The relatively high-spatial-resolution TIR imagery used in this research was a composite of four flight passes from different times of the same day. Visual observations on some of the samples containing a higher number of dead trees (8–9 dead trees per sample) showed lower apparent TIR brightness temperature values. This could be a result of the fire already passing through the sampled points when the images were acquired.
4.3. Influence of Dead Trees on Burn Severity
From the linear regression results, the spatial association of burn severity with the pre-fire dead and total trees is found to be moderately significant with R2 values of 0.14 and 0.18, respectively. The correlation is weak, likely because the pre-fire dead and total tree density are not the only factors influencing the burn severity of the fire, but other factors such as topography, fuel characteristics, wind direction, etc. were also present. Moreover, dNBR is an image-derived surrogate for actual burn severity.

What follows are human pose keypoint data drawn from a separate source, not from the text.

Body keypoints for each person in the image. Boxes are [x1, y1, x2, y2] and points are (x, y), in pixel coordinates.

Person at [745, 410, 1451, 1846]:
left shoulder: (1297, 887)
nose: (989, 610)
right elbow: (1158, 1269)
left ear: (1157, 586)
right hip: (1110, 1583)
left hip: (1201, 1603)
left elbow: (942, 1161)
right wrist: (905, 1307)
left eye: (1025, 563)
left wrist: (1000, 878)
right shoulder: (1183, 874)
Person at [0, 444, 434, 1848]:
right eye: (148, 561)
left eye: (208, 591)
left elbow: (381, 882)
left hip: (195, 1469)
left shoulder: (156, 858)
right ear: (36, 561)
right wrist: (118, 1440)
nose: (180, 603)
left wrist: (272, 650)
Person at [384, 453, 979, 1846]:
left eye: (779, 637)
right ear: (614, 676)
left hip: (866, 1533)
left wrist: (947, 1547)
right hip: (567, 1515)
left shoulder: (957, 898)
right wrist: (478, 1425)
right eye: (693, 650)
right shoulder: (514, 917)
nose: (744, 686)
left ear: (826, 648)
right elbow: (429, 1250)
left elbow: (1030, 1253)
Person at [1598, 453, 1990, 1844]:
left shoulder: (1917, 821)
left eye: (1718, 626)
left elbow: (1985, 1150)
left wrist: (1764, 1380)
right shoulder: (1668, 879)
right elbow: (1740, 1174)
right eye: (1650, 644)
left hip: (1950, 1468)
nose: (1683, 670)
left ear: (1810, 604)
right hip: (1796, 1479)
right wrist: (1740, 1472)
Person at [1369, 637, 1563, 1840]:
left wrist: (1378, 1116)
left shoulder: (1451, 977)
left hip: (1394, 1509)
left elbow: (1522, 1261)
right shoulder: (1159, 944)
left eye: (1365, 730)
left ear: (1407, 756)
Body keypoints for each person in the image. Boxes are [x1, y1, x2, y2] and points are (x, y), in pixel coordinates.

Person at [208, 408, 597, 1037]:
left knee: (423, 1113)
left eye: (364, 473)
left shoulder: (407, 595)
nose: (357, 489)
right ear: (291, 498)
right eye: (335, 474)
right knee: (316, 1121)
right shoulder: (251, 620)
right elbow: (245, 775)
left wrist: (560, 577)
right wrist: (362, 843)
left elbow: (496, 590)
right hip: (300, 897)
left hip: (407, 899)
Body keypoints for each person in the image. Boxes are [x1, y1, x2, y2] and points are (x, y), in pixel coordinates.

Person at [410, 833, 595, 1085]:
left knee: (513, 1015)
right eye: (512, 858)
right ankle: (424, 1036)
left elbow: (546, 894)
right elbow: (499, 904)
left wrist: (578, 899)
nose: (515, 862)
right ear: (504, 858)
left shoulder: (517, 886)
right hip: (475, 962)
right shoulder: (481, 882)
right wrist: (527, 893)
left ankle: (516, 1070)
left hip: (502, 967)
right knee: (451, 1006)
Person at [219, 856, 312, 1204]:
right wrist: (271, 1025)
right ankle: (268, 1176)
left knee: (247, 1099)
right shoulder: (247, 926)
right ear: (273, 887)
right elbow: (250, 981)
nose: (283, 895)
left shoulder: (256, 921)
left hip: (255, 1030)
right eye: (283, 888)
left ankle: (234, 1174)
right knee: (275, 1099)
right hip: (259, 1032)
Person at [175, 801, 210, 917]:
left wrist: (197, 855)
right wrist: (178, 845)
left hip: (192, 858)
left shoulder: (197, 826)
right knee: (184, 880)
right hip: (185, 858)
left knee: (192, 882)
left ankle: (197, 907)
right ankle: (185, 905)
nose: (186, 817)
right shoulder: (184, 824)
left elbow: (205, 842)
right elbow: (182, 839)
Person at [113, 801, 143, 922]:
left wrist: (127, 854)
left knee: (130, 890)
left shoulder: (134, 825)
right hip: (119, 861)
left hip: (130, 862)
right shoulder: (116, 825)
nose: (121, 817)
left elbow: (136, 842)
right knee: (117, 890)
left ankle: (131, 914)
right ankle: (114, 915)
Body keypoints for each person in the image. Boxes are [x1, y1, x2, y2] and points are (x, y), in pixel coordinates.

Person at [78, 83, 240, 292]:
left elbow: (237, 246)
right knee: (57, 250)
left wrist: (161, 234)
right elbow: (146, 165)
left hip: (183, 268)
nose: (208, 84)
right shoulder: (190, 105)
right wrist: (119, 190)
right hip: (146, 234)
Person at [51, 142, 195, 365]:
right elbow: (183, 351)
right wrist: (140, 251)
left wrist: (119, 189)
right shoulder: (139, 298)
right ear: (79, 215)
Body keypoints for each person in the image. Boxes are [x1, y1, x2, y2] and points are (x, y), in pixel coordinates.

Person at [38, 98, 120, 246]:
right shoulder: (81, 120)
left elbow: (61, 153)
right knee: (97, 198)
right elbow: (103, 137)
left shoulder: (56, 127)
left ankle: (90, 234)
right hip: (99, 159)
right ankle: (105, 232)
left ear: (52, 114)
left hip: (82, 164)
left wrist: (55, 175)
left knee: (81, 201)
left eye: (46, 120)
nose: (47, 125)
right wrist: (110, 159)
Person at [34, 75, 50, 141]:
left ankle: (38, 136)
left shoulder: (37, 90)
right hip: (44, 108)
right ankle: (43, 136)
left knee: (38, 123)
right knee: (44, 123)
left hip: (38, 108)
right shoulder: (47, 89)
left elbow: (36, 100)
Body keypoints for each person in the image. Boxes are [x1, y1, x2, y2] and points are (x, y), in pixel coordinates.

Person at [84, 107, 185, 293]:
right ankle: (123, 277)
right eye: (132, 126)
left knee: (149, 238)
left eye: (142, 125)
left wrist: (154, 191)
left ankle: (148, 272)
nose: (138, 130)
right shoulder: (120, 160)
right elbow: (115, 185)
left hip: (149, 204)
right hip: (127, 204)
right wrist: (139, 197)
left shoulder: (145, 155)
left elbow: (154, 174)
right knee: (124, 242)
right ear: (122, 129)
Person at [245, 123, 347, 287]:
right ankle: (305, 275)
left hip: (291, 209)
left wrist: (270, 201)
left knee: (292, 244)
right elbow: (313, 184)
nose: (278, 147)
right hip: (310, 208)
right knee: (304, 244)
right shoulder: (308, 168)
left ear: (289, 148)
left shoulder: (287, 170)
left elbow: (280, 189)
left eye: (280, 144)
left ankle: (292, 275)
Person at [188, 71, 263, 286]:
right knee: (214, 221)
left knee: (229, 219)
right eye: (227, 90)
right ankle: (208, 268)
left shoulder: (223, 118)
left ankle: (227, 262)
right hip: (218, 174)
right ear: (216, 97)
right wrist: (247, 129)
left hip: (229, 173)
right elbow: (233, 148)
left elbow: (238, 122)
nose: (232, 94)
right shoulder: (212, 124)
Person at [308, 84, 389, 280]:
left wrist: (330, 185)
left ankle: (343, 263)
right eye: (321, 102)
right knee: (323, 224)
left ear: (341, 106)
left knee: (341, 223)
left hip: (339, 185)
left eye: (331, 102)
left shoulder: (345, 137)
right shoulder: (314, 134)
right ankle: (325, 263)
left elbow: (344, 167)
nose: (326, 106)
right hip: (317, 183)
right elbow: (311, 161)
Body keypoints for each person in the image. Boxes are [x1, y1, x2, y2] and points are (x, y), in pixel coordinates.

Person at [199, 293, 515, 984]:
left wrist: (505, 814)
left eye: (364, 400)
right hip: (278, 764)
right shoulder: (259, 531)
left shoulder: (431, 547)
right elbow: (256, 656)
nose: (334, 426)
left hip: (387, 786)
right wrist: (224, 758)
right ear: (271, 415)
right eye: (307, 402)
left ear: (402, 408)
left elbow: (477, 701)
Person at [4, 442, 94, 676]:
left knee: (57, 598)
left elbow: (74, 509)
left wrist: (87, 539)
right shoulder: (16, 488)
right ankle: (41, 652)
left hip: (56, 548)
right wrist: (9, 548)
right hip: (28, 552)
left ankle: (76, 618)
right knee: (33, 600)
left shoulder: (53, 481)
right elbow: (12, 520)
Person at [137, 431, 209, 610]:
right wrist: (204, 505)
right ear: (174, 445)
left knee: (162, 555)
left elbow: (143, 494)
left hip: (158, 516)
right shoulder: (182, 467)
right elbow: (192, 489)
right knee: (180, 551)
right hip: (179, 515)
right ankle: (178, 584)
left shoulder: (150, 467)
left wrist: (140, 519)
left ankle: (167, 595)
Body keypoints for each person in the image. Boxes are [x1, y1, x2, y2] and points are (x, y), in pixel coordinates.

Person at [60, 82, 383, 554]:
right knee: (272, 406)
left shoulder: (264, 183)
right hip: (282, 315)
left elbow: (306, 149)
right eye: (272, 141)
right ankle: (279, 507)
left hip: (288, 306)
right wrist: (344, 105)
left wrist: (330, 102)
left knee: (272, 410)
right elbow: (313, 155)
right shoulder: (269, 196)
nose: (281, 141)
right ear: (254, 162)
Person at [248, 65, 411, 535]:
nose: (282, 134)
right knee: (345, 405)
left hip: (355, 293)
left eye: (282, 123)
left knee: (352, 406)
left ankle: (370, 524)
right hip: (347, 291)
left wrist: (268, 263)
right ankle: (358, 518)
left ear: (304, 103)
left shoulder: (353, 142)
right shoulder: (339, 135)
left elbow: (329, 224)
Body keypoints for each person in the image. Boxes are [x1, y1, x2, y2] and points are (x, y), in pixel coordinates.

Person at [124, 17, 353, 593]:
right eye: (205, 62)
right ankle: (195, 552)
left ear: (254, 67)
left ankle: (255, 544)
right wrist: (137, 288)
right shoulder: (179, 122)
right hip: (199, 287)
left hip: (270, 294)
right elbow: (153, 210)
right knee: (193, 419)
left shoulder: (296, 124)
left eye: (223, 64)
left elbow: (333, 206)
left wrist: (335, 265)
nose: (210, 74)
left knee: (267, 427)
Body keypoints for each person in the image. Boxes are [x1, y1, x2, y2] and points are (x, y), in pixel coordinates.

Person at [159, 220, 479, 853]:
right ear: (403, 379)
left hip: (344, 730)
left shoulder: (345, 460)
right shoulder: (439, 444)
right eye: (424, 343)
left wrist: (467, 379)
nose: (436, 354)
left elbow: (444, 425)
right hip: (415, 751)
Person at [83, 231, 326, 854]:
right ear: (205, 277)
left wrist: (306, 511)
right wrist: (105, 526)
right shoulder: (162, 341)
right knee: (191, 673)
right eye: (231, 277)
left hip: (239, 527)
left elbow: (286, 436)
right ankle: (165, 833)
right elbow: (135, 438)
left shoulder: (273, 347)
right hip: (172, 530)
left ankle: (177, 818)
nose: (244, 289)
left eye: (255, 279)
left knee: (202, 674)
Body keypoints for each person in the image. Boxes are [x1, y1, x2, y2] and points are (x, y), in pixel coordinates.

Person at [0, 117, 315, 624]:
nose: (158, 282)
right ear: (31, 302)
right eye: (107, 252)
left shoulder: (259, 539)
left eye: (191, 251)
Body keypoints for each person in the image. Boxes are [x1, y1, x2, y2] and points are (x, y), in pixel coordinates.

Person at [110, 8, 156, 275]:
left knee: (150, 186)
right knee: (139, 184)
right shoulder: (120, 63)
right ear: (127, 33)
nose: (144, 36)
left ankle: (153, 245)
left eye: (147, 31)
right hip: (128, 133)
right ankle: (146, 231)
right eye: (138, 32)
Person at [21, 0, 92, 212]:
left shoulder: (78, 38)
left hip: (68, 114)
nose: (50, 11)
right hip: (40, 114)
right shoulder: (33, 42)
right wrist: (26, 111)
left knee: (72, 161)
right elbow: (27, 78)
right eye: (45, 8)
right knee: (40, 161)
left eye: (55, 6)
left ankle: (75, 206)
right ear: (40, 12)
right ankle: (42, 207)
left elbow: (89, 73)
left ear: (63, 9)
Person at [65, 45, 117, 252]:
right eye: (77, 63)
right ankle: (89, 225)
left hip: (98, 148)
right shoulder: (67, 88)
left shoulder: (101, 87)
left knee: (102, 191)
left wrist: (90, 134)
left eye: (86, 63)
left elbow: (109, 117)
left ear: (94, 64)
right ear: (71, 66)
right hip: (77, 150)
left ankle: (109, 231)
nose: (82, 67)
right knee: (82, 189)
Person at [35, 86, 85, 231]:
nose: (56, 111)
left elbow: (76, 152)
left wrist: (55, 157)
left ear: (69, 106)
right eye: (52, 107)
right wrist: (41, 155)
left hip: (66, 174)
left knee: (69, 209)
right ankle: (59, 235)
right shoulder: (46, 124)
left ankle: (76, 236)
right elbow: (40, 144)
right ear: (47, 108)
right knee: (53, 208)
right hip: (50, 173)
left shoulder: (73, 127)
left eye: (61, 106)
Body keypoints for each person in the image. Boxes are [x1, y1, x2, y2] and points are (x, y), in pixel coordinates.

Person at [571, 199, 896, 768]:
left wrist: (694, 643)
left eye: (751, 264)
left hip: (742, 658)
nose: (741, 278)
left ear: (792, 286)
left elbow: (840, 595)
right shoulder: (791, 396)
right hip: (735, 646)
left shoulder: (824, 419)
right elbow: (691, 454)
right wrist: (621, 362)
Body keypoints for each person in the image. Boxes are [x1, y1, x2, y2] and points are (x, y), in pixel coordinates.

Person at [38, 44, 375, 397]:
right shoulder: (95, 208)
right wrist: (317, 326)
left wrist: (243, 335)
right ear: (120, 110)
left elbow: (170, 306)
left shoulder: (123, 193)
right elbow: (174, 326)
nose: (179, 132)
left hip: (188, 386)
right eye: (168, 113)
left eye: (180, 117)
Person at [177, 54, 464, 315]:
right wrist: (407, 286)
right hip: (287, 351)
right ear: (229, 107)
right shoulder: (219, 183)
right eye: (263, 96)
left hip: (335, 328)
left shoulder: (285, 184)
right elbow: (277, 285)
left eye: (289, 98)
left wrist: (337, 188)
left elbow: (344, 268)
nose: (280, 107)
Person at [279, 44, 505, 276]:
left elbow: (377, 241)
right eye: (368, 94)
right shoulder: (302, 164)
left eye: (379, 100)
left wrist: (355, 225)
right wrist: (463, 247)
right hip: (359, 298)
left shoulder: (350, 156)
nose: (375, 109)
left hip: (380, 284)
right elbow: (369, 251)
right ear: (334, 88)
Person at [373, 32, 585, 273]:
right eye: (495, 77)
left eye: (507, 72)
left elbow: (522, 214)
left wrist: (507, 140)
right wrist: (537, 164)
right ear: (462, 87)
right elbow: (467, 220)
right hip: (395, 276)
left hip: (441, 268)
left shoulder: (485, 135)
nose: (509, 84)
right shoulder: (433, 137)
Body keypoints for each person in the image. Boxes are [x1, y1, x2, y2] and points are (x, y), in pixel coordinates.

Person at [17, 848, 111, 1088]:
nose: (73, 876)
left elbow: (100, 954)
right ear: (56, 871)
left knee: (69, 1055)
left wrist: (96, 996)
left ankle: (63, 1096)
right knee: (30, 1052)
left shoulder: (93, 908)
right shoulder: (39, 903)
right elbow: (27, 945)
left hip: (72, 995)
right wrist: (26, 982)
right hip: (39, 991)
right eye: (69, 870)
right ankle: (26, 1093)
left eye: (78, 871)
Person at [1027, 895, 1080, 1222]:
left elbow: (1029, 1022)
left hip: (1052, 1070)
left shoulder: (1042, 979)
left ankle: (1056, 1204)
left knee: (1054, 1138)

Contrary to our findings, Bond et al. (2009) found no evidence of the drought- and pine beetle-caused tree mortality influencing the fire severity of the Old and Grand Prix fires [
12]. They used Landsat TM RdNBR data for the burn severity analysis and studied the entire burned area within the perimeter of both wildfires and divided the burn severity into four categories. However, they found no correlation (
p = 0.88) between the pre-fire dead trees and moderate-severe burned areas. The number of dead trees per ha noted in the Bond et al. (2009) study was much lower than what we observed [
12]. However, their estimates were based on visual estimates from aircraft overflights conducted by the USDA Forest Service, whereas we directly mapped dead tree locations using high-resolution (1.6 m) airborne imagery. Our different study area extents (entire Old and Grand Prix fire perimeter) are another likely explanation for the contrasting results.